Удивился, когда председатель сельсовета поручил мне подготовить инструкционный доклад пропагандистам к 77-й годовщине со дня рождения Ленина. И браться страшно и отказаться невозможно: тешила мысль, что, видимо, мне доверяют, и боялся – а может, провоцируют, не ляпну ли чего, за что можно прицепиться. Взялся и начал старательно готовиться. А сомнение точило. Хотелось пойти и честно сказать: «товарищи, я же на пять лет лишён гражданских прав, «лишенец», недавний лагерник. Неужели у вас не найдётся незапятнанных лекторов?» А страх потерять работу отнимал язык, и я чуть не до утра просиживал над своим первым ответственным докладом. Старался, что бы он не был банальным, а был насыщен фактами, и одновременно был эмоциональным и вдохновенным.

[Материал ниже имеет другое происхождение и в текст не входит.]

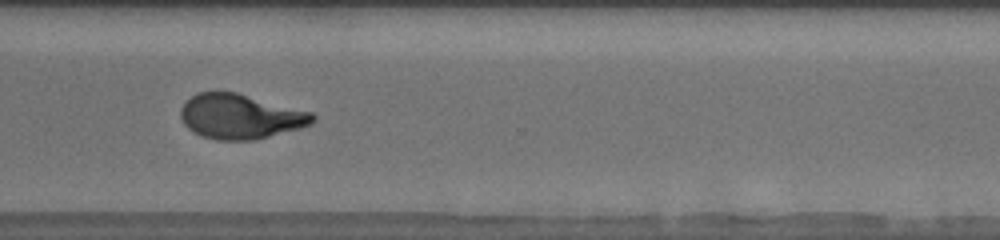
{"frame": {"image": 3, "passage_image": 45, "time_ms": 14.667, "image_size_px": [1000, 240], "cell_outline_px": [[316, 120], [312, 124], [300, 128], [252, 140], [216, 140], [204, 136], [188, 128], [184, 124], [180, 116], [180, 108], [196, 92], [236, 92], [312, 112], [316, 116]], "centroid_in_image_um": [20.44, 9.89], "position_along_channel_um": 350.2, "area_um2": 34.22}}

С тревогой дождался того дня. В большом классе собрались пропагандисты с пивоварни, из колхоза, смолокурни, преподаватели нашей школы и русской семилетки. За последней партой поблёскивали погоны майора райотдела внутренних дел гражданина Ушакова. Он часто бывал в нашем местечке и, безусловно, обо мне знал больше, чем я сам о себе. Почему же он не запретил местному начальству поручить такой ответственный доклад недавнему политическому «преступнику»? Неужели нарочно, что бы меня на чём-то поймать?
Майор Ушаков внимательно слушал и иногда что-то записывал в блокнот. Это меня особенно настораживало, не ляпнул ли чего недозволенного или двусмысленного, может допустил политическую ошибку. Не может быть. Доклад пересыпан надёжными цитатами, интересными фактами, согрет поэтикой и лучшими строками Маяковского. Читал с вдохновением и страстью, искренне верил тому, о чём говорил.
Прощаясь, многие благодарили, что-то уточняли, спрашивали, где можно что-то прочитать ещё, а я незаметно посматривал на своего опекуна Ушакова. Знал, что больше, чем кто-нибудь его интересуют Мазовецкий и я. У кого-то ведь он расспрашивает о нас, кто-то следит за нами, сообщает, где и с кем встречаемся, кто к нам заходит, как живём, о чём говорим. Но кто тот тайный Иуда, кто из страха или за сребреники продал свою душу и готов одной лживой фразой загнать нас на тот свет. Видимо, кто-то хорошо знакомый, кто набивается в друзья, провоцирует на опасные разговоры. Как горько и страшно всю жизнь ощущать на себе тайный надзор мелких доносчиков и стукачей. Кому надо всех людей держать под надзором, что бы следили друг за другом те же сексоты и даже уполномоченные в голубых фуражках? Зачем плодят негодников, доносчиков, из страха готовых родную мать продать? Я таких встречал, знал, что они есть и тут, что ночами под разными кличками пишут поклёпы и на меня. Вынуждены писать, с них требуют. Боже, Боже, что за свет, что за люди?
Проходя мимо, Ушаков неохотно процедил: «Хороший доклад исделали», кто-то сказал председателю совета и исчез за дверями.